Why the 'easy' way is (perhaps) wrong way?
 A: What you've written in your suggestion essentially has the solution to exercise 2.3.7.(a) in it. If $b_n\rightarrow b$ and  $a_n\rightarrow 0$ , then the proof that $a_nb_n \rightarrow 0$ is much easier because $|a_nb_n|=|a_n||b_n| \leq \frac{\epsilon}{2M}M<\epsilon$.
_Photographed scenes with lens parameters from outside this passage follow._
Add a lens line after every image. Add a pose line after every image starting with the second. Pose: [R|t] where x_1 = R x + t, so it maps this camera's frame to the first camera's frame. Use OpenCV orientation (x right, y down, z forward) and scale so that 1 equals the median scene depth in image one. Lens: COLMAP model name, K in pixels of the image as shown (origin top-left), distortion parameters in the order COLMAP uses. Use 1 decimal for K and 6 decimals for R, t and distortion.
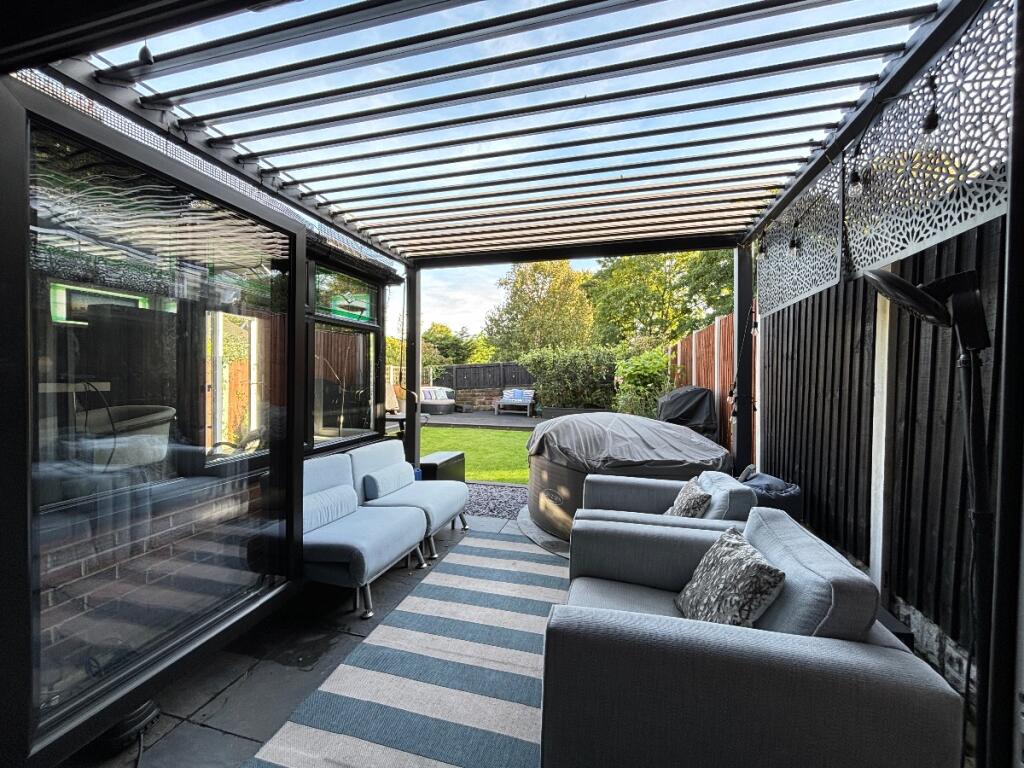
lens RADIAL K [[417.5, 0, 513.3], [0, 417.5, 385.7], [0, 0, 1]] dist [0.002267, 0.000234]
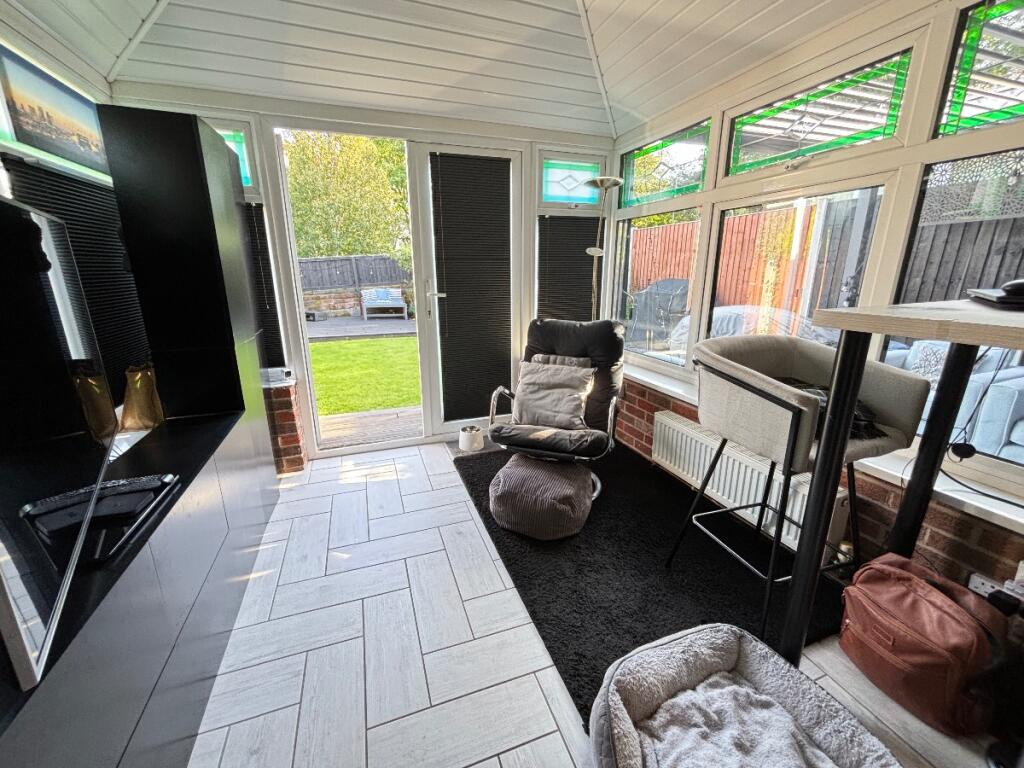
lens RADIAL K [[417.5, 0, 503.9], [0, 417.5, 386.5], [0, 0, 1]] dist [0.002267, 0.000234]
pose [[0.822964, -0.167583, 0.542813, -0.272109], [0.027965, 0.966292, 0.255926, -0.008817], [-0.567405, -0.195438, 0.799910, 0.133949]]
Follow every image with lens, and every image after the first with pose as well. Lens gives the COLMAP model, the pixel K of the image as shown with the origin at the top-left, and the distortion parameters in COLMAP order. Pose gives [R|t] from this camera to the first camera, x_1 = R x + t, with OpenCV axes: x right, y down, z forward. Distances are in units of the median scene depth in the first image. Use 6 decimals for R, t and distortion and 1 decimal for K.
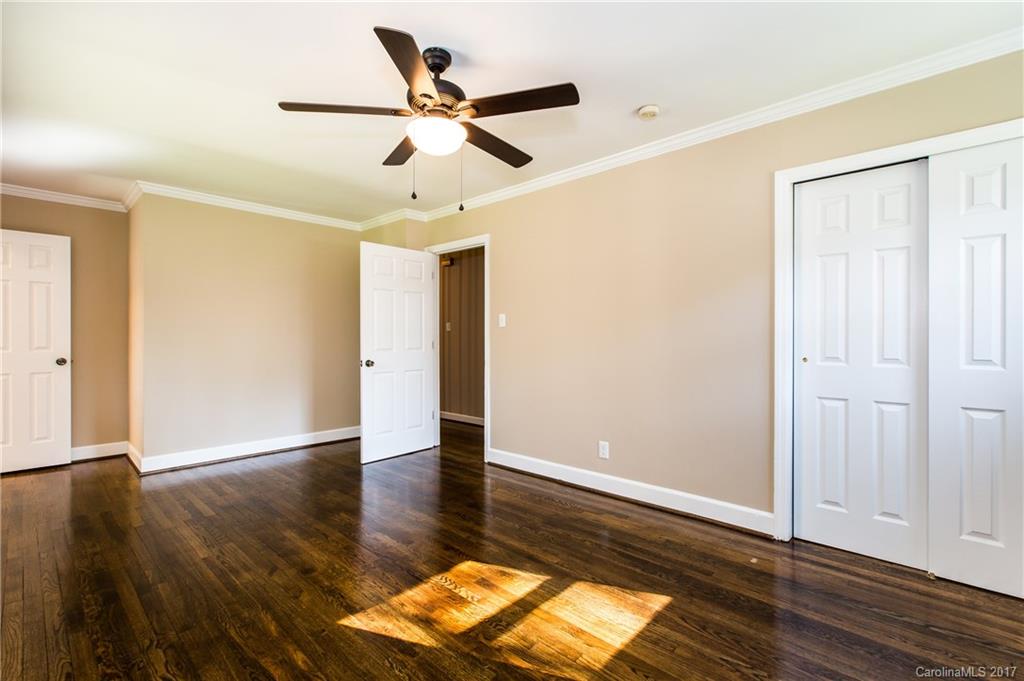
lens RADIAL K [[461.3, 0, 510.2], [0, 461.3, 335.5], [0, 0, 1]] dist [-0.000841, -0.000507]
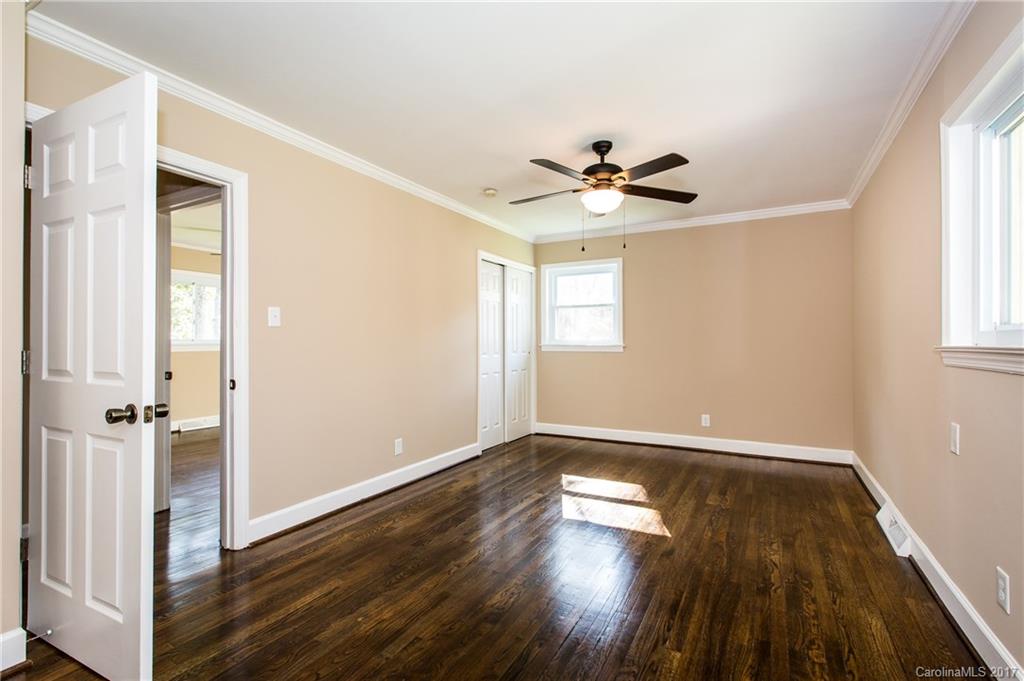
lens RADIAL K [[461.3, 0, 518.0], [0, 461.3, 345.5], [0, 0, 1]] dist [-0.000841, -0.000507]
pose [[-0.248551, -0.003251, 0.968613, -1.130797], [-0.001853, 0.999994, 0.002881, 0.010522], [-0.968617, -0.001078, -0.248556, 1.243118]]
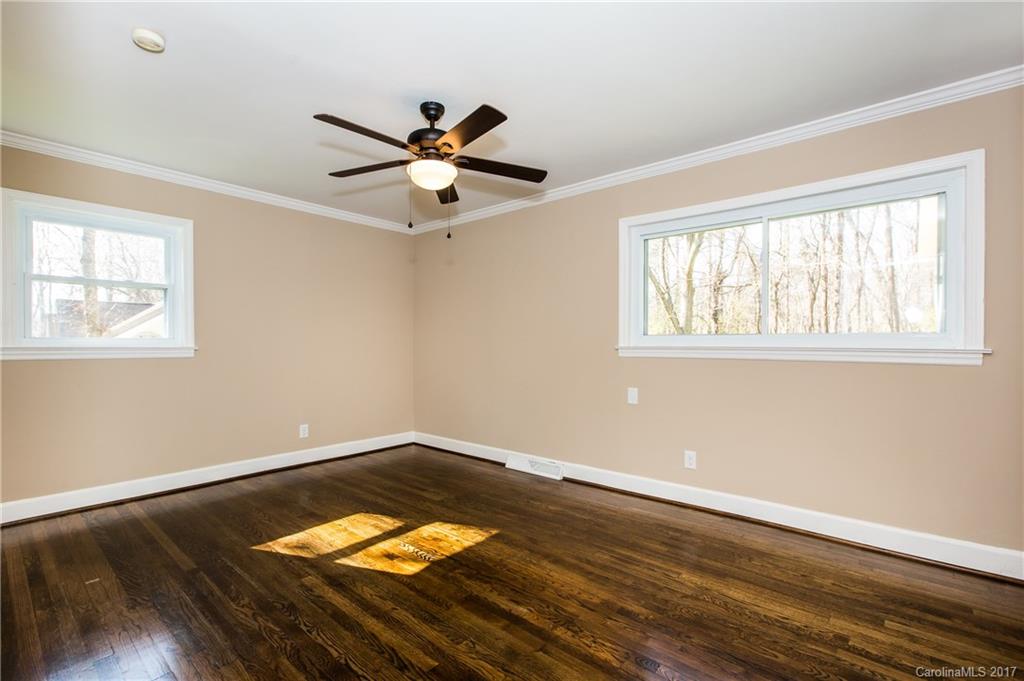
lens RADIAL K [[461.3, 0, 512.7], [0, 461.3, 342.0], [0, 0, 1]] dist [-0.000841, -0.000507]
pose [[-0.999307, 0.000051, -0.037217, -0.248357], [0.000279, 0.999981, -0.006142, 0.007689], [0.037216, -0.006148, -0.999288, 1.708400]]
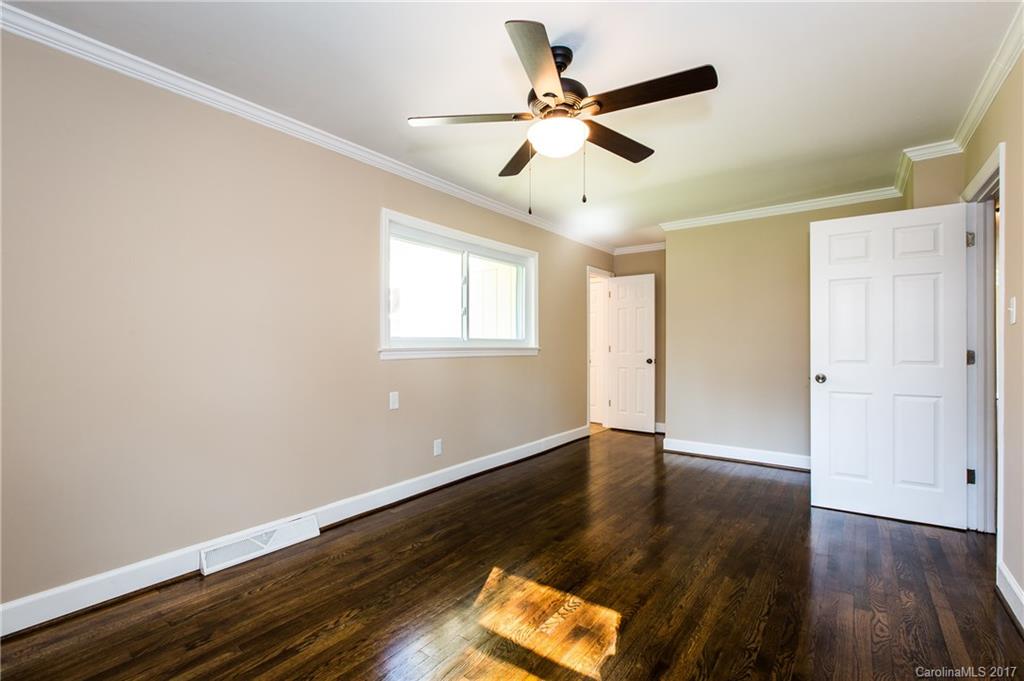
lens RADIAL K [[461.3, 0, 519.5], [0, 461.3, 347.7], [0, 0, 1]] dist [-0.000841, -0.000507]
pose [[0.118631, 0.008871, -0.992899, 0.614505], [0.002955, 0.999953, 0.009287, -0.000579], [0.992934, -0.004035, 0.118599, 0.625517]]
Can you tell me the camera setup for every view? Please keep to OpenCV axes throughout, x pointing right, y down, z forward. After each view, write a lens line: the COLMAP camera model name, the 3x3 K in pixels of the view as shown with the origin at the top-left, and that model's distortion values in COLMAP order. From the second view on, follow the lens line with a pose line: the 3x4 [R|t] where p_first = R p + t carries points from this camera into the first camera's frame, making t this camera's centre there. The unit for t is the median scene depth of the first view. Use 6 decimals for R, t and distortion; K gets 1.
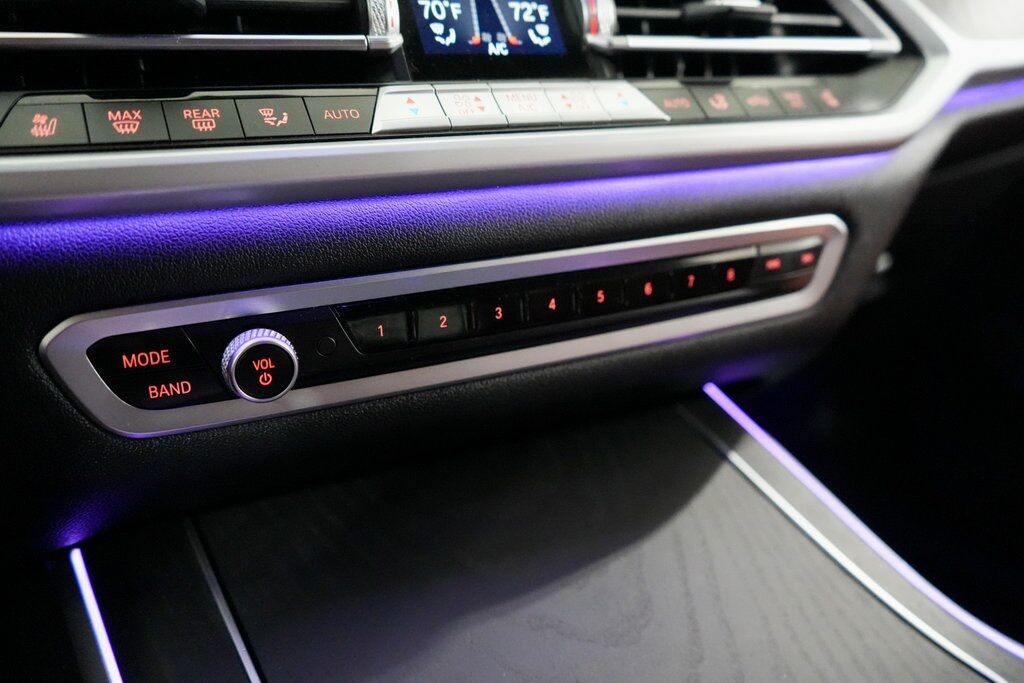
lens RADIAL K [[809.8, 0, 511.6], [0, 809.8, 343.1], [0, 0, 1]] dist [-0.015664, 0.001801]
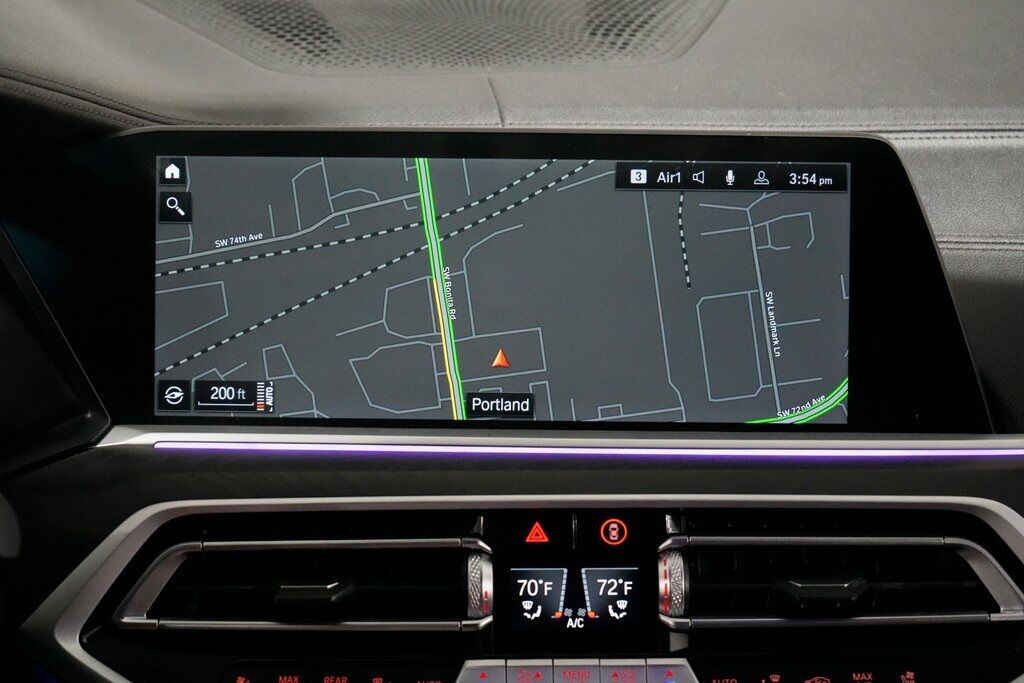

A: Just want to show you how to prove that $a_n\to a$ and $b_n\to b$ implies $a_nb_n\to ab$  by handling all cases at once. No extra work for the case $a=0.$ 
Take the least (or any) $n_1$ such that $n\geq n_1\implies |a-a_n|<1.$ Take the least (or any) $n_2$ such that $n\geq n_2\implies |b-b_n|<1.$ Let $n_3=\max (n_1,n_2).$
Let $M=1+\max (|a|,|b|).$ Then $|b|<M$.  And also $n\geq n_3\implies |a_n|<M.$
Given $\epsilon >0,$  take $n'\geq n_3$ such that $n\geq n'\implies |a-a_n|<\epsilon /2M.$ Take $n''\geq n_3$ such that $n\geq n''\implies |b-b_n|<\epsilon /2M.$ Let $n'''=\max (n',n'').$ 
Now  $$n\geq n'''\implies |ab-a_nb_n|=|(a-a_n)b+a_n(b-b_n)|\leq$$ $$\leq  |a-a_n|\cdot |b|+|a_n|\cdot |b-b_n|\leq |a-a_n|M+M|b-b_n|<\epsilon.$$